I first heard of this course in the late 90’s, but wasn’t inspired to do it until about 15 years later when I had the experience of meeting 5 different people within the time span of one month who raved about it. That seemed like a sure sign, it was my time to go.
Taking ten (actually 12 with the arrival and departure dates) days off from work, family and daily life is not easy for householders. For many there is no way they could even consider such a thing at this time in their life.
Should you do it? I don’t know.
It depends a lot on your level of desire. It is a very rigorous commitment, definitely not for wimps. Upon arriving at one of the 164 worldwide Vipassana centers, you are first asked to turn in your valuables, cell phone and other electronics. They are stored in a safe until the day of departure. If that idea seems daunting or impossible to you, you may not be ready. I was relieved to have a break from technology for almost two weeks.
Are you ready to spend 10 days in complete silence and surrender to the rigorous schedule of only 2 simple vegetarian meals per day and up to 10 hours per day of sitting meditation? They discourage you from doing yoga or exercise but they do have a quarter mile loop where I managed to put in 4 miles per day of power walking.

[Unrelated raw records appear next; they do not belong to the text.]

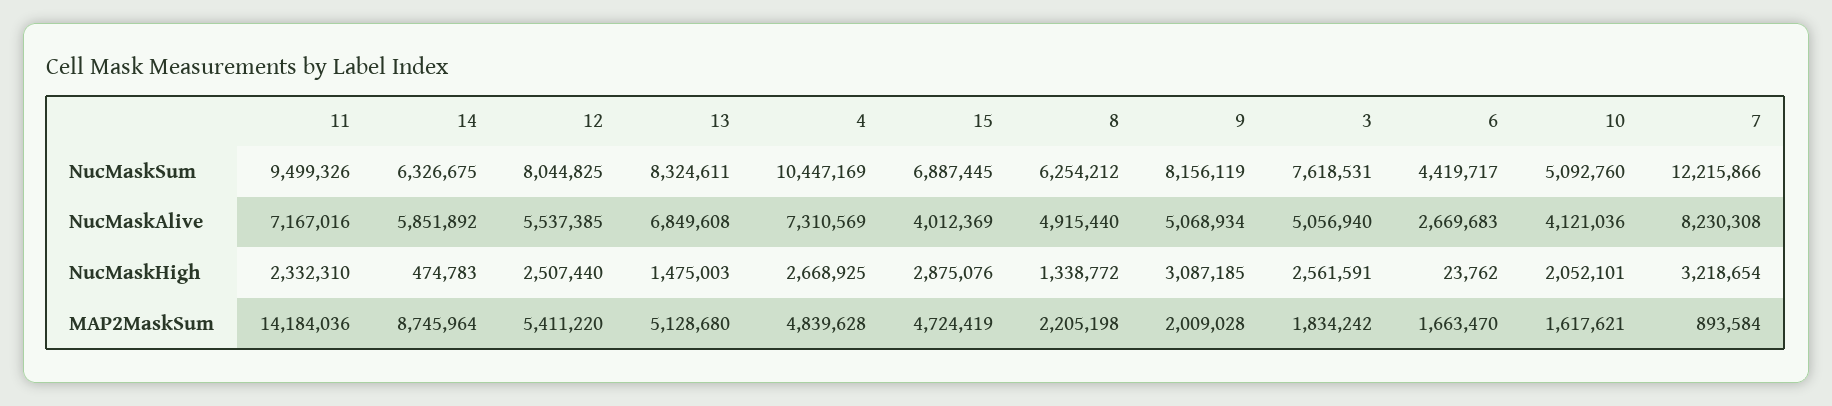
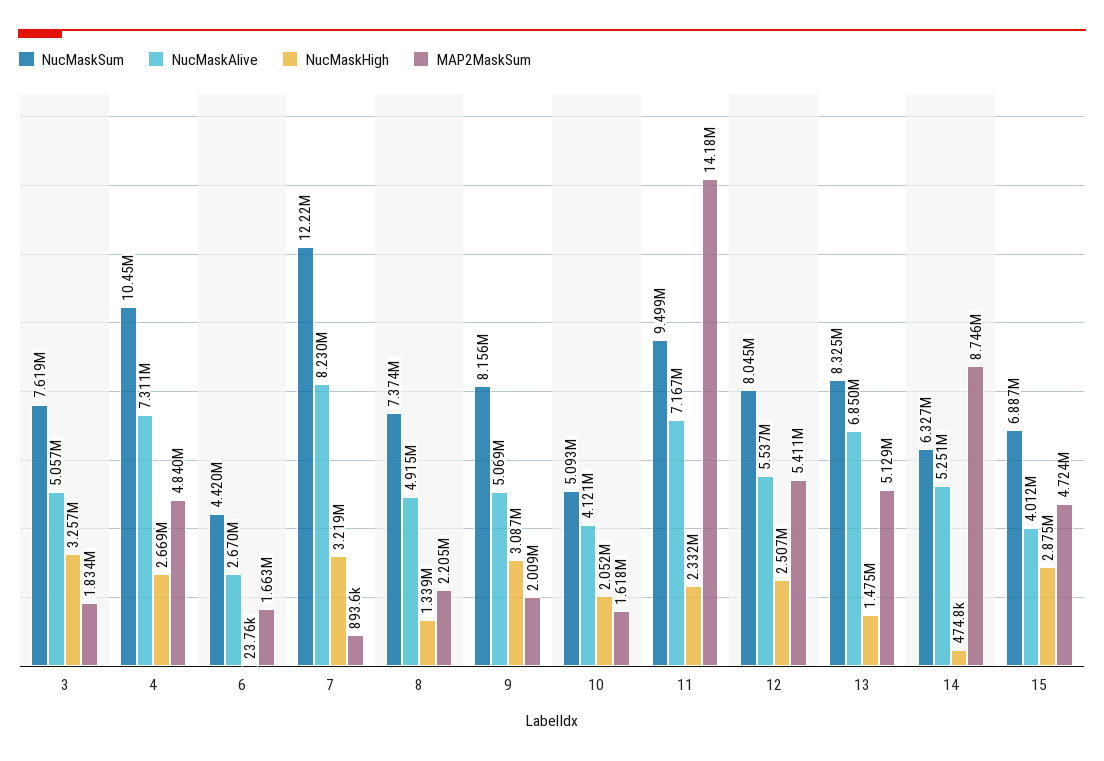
  {
    "NucMaskSum": {
      "11": 9499326,
      "14": 6326675,
      "12": 8044825,
      "13": 8324611,
      "4": 10447169,
      "15": 6887445,
-     "8": 6254212,
+     "8": 7374000,
      "9": 8156119,
      "3": 7618531,
      "6": 4419717,
      "10": 5092760,
      "7": 12215866
    },
    "NucMaskAlive": {
      "11": 7167016,
-     "14": 5851892,
+     "14": 5251000,
      "12": 5537385,
      "13": 6849608,
      "4": 7310569,
      "15": 4012369,
      "8": 4915440,
      "9": 5068934,
      "3": 5056940,
      "6": 2669683,
      "10": 4121036,
      "7": 8230308
    },
    "NucMaskHigh": {
      "11": 2332310,
      "14": 474783,
      "12": 2507440,
      "13": 1475003,
      "4": 2668925,
      "15": 2875076,
      "8": 1338772,
      "9": 3087185,
-     "3": 2561591,
+     "3": 3257000,
      "6": 23762,
      "10": 2052101,
      "7": 3218654
    },
    "MAP2MaskSum": {
      "11": 14184036,
      "14": 8745964,
      "12": 5411220,
      "13": 5128680,
      "4": 4839628,
      "15": 4724419,
      "8": 2205198,
      "9": 2009028,
      "3": 1834242,
      "6": 1663470,
      "10": 1617621,
      "7": 893584
    }
  }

The most difficult part of this for me was all the hours of meditation. I don’t even like meditation that much, but I know I need it. I’ve heard this from countless teachers for over 30 years. I have tried to meditate, but honestly, compared to what I’ve experienced in yoga and other courses such as Landmark Education or hundreds of hours with my therapist, meditation never really made sense to me. Sitting on a pillow with my eyes closed only gave my already very quick mind license to race around like a crazed stallion. My mind is like Netflix on speed, constantly bringing me old and new movies to watch. I would get up after meditating and my head would be spinning. I would have felt much more peaceful had I just read a good book. At least that would have kept my crazy mind focused on only one story at a time! As a true extrovert and verbal processor, I much preferred talking with my therapist or a wise friend whenever I felt the need to get back on track.
My final take away has been gaining another way to deal with my own self-generated misery around my real loss and pain, using meditation as a tool. Many of you know of my story. I am a trauma survivor, and I have been dealing with my pain/suffering for about 16 years now, beginning with a difficult divorce in 2000 compounded by the loss of my 20-year-old son in 2003. Losing a child is such a deep pain that it colors one’s experience, tying any present threat of loss back to the past “big one”, causing us to re-experience the gut-wrenching pain fairly regularly. Getting to the root of this suffering has captured my curiosity. Of course I know that I will always live with the remembrance of this loss. Can I learn though to free myself from this high-level suffering around my attachment to my first-born child? The more I can surrender my ego identification as the mother of “my” son, the less misery I will spin in stories of blame and shame. I want to learn how to do this for myself so that I can also help others who have experienced similar losses. I feel this now in many ways to be my life’s work.
Grueling as these 10 days were, they have forever changed my understanding of yoga as well as meditation. I now see this practice as a way of training the mind into an awareness that can allow and accept all that might be happening in the moment with equanimity. The idea of this skill is not new to me, but the Vipassana technique as presented in a clear, repetitive and sometimes even humorous way is digestible and transformational. In the past, I have been led through guided meditations, the “success” of quieting my mind depending on the skill of the teacher. Now I understand how to guide myself and do my own work to train my mind into a state of peaceful ease. It is very similar to training a dog to heel or sit rather than jump all over people.
The course is available to everyone and anyone who is interested in doing the work. The majority of the attendees were under the age of 40, which was a surprise as I had expected an older, more seasoned crowd. Many of them had no prior experience with meditation or any type of mind/body training. Our course had 30 men and 30 women, some had done the course before.
The course is not easy and it’s not fun. Many times I felt like leaving. At times, it took all of my willpower to stay with the program, so please remember to pack that in your suitcase. Meditation is not an escape or a form of entertainment. It is not always a feel good experience; that is not its aim. Andrew and I came home with a more grounded and spacious feeling. We felt more patient and present and joyful for no apparent reason.
The Southern California center that Andrew and I attended has small private rooms for older students and a dormitory for younger students. There is no cost. Students are encouraged to make donations to the not-for-profit organization www.dhamma.org. None of the teachers or servers are paid as this is a volunteer, pay-it-forward model. The teachings are elegantly and clearly presented, and are based on the ancient teachings of Gautama Buddha.
The instructor/guide, S.N. Goenka, (1924-2013) a brilliant, compassionate and humorous Burmese man, deeply understands the workings of both the conscious and unconscious mind. His talks during the daily video program take a beginner from point A (in my case kicking and screaming) to point B (meditating in a very healing, purifying way) and he knows exactly where in the process a new student will be, every step of the way. I found it very reassuring to know that my mind’s resistance to this process is textbook human behavior.
May all of us…. be happy, be peaceful and be liberated from our suffering.